You can use CTRL+J/K to scroll up and down your list and SHIFT+J/K to scroll the preview up and down. Pressing enter opens the file up in your default text editor. Typing anything else filters the results.

Once again, we’ll want to save this to the same place we saved the first script and make it executable. (I called this one notes).

We can now try running this using notes.

screenshot

Great! This is getting pretty useful already. In fact, if you don’t have multiple computers and don’t want backup, you could just stop here. Otherwise, let’s move on.

Syncing notes

If you’re on something like a Mac, that supports an official client (e.g. the Google Drive app). You can set up a folder on your hard drive to automatically sync.

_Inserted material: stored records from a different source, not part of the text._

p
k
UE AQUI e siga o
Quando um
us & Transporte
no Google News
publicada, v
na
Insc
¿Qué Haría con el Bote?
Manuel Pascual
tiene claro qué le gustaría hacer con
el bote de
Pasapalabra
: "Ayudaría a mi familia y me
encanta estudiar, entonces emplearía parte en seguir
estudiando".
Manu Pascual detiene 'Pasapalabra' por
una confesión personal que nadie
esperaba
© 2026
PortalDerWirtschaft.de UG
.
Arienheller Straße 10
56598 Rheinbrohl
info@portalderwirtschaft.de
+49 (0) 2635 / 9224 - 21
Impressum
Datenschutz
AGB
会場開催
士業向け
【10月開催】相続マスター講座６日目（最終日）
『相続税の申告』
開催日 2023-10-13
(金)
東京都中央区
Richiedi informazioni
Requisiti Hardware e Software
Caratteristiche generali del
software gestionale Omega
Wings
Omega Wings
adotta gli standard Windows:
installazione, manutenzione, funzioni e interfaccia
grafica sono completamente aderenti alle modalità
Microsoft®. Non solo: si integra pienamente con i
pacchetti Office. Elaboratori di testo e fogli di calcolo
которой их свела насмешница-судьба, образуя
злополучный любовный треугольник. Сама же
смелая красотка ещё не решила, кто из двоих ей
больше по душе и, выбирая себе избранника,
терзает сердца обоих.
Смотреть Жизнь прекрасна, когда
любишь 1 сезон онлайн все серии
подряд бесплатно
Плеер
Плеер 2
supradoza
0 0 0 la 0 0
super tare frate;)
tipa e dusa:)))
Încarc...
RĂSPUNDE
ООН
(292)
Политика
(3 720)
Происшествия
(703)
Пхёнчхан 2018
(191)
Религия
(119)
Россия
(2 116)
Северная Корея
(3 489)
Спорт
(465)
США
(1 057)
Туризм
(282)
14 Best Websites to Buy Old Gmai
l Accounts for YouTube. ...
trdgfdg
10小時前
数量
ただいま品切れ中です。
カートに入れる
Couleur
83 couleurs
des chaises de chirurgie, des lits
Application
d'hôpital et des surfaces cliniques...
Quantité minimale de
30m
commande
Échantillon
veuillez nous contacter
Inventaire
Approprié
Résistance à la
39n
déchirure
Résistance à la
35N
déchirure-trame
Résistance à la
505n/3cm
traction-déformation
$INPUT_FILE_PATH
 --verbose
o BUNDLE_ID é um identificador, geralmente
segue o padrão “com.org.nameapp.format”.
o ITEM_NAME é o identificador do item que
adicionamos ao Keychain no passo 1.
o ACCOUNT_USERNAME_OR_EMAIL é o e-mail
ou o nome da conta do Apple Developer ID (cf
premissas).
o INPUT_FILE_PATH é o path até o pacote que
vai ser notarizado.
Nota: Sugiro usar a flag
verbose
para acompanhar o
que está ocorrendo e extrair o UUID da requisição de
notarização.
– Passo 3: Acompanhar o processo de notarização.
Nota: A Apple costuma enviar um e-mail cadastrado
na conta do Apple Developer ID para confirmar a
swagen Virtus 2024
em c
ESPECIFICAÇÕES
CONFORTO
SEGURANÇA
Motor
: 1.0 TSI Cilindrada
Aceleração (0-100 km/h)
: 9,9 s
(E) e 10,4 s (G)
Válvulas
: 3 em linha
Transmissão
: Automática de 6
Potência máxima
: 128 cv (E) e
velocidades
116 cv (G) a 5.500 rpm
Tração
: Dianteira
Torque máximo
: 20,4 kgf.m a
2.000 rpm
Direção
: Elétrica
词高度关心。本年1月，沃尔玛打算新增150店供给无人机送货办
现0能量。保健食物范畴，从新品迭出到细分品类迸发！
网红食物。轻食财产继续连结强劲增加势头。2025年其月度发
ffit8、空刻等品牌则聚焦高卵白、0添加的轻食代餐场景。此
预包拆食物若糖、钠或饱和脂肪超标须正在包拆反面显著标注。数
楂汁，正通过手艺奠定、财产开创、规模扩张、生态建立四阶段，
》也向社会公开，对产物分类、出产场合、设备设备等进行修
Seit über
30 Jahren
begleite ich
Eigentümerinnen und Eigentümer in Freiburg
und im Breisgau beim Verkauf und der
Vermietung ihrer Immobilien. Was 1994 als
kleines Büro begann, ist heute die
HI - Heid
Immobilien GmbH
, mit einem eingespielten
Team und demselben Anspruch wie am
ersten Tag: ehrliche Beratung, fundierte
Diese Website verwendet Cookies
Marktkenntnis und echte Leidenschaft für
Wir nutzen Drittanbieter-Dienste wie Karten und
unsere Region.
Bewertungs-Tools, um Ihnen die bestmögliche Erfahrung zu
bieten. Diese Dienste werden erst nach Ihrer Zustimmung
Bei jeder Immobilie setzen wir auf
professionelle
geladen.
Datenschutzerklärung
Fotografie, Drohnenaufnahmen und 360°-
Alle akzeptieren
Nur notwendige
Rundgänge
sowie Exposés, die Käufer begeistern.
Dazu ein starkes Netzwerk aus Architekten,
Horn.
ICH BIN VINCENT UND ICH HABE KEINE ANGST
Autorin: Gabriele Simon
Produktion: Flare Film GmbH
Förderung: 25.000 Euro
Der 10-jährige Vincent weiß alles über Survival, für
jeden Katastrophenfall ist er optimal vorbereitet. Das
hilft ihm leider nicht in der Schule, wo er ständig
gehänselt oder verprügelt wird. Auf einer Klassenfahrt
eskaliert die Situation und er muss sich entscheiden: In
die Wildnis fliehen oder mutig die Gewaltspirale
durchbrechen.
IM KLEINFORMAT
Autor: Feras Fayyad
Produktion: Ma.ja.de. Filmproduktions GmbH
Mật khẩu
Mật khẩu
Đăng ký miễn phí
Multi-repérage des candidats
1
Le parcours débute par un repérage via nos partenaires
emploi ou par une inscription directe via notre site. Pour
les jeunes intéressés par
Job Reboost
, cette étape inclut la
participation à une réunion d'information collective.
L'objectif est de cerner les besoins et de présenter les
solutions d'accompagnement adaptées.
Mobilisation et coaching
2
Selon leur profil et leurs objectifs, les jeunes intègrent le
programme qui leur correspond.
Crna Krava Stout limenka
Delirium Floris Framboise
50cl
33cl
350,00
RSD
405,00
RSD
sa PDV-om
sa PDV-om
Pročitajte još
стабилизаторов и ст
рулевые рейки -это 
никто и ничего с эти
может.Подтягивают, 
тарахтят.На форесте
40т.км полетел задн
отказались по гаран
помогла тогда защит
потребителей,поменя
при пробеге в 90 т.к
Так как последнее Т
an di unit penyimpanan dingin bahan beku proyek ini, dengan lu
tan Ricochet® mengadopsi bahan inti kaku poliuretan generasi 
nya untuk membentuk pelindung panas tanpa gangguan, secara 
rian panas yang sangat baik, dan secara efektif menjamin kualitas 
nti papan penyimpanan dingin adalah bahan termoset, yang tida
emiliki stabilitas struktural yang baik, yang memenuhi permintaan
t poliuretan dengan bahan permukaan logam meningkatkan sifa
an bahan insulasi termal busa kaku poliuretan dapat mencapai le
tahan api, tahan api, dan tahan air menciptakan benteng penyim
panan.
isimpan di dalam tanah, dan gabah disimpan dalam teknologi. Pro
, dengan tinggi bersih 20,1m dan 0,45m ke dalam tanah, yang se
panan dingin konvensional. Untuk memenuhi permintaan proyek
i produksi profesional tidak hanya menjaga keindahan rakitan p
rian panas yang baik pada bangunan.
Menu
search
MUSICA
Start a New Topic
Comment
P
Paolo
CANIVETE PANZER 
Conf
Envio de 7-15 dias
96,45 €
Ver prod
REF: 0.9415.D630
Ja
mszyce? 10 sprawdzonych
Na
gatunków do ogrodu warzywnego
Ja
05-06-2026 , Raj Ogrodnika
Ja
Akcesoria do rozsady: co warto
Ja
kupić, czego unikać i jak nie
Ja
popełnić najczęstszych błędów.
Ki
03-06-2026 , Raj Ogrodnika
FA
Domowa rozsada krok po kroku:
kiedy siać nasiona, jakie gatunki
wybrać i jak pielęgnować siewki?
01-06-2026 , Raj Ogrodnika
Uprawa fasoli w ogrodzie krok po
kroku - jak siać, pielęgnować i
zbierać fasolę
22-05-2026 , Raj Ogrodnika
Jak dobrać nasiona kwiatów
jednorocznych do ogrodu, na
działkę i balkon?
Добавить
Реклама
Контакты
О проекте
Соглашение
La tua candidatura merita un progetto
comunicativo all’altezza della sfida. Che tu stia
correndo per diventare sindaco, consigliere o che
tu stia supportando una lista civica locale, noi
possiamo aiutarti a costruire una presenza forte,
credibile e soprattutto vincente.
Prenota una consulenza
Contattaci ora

In which case you could just change your notes directory to something like: ~/Drive/notes. However, if you’re on Linux, one of the best approaches in my opinion is to use Rclone.

Edit: /u/worldpotato1 pointed out that another great way to sync would be to use Git. This would provide slightly more overhead in terms of having to commit and push your changes, but on the flip side, would be simpler to set up than Rclone and has the added benefit of giving you full version control.

Rclone supports a load of different Cloud Storage providers. I’m not going to cover setting up the Rclone config in this article but you can follow one of the tutorials on the Rclone site (I called my configuration google:notes).

Once we have an account configured, we can integrate Rclone into our script. Let’s update our notes file.

#!/bin/sh

find_note() {
  local file

+  if ! pgrep -x "rclone" > /dev/null
+  then
+    rclone mount google:notes /media/notes --daemon
+    sleep 5
+  fi

-  file="$(find $HOME/Documents/notes -iname '*.md' -exec basename -s .md {} \; | fzf --bind 'J:preview-down,K:preview-up' --height 100% --preview 'if file -i {}|grep -q binary; then file -b {}; else glow -s dark $HOME/Documents/notes/{}.md; fi')"
+  file="$(find /media/notes -iname '*.md' -printf '%P\n' | sed -e 's/\.md$//' | fzf --bind 'J:preview-down,K:preview-up' --height 100% --preview 'if file -i {}|grep -q binary; then file -b {}; else glow -s dark /media/notes/{}.md; fi')"

  if [[ -n $file ]]
  then
     $EDITOR /media/notes/"$file".md
  fi
}

find_note $1

So you can see that we’re now using /media/notes instead of ~/Documents/notes. This is the virtual drive created and mounted by Rclone which will be automatically synced.

We’re also checking if Rclone is running and mounting the folder if needed.

Let’s add that same check to note as well.

#!/bin/sh
+if ! pgrep -x "rclone" > /dev/null
+then
+  rclone mount google:notes /media/notes --daemon
+  sleep 5
+fi

if [ $# -eq 0 ]
then
  echo "-----------------"
  echo "Create a new note"
  echo "-----------------"
  echo "Usage:"
  echo "note <note name>"
else
  file=${1%.*}
-  $EDITOR $HOME/Documents/notes/$file.md
+  $EDITOR /media/notes/$file.md
fi

That’s it. You may need to chmod /media/notes so that you don’t need sudo every time you mount the drive. Otherwise there shouldn’t be any issues.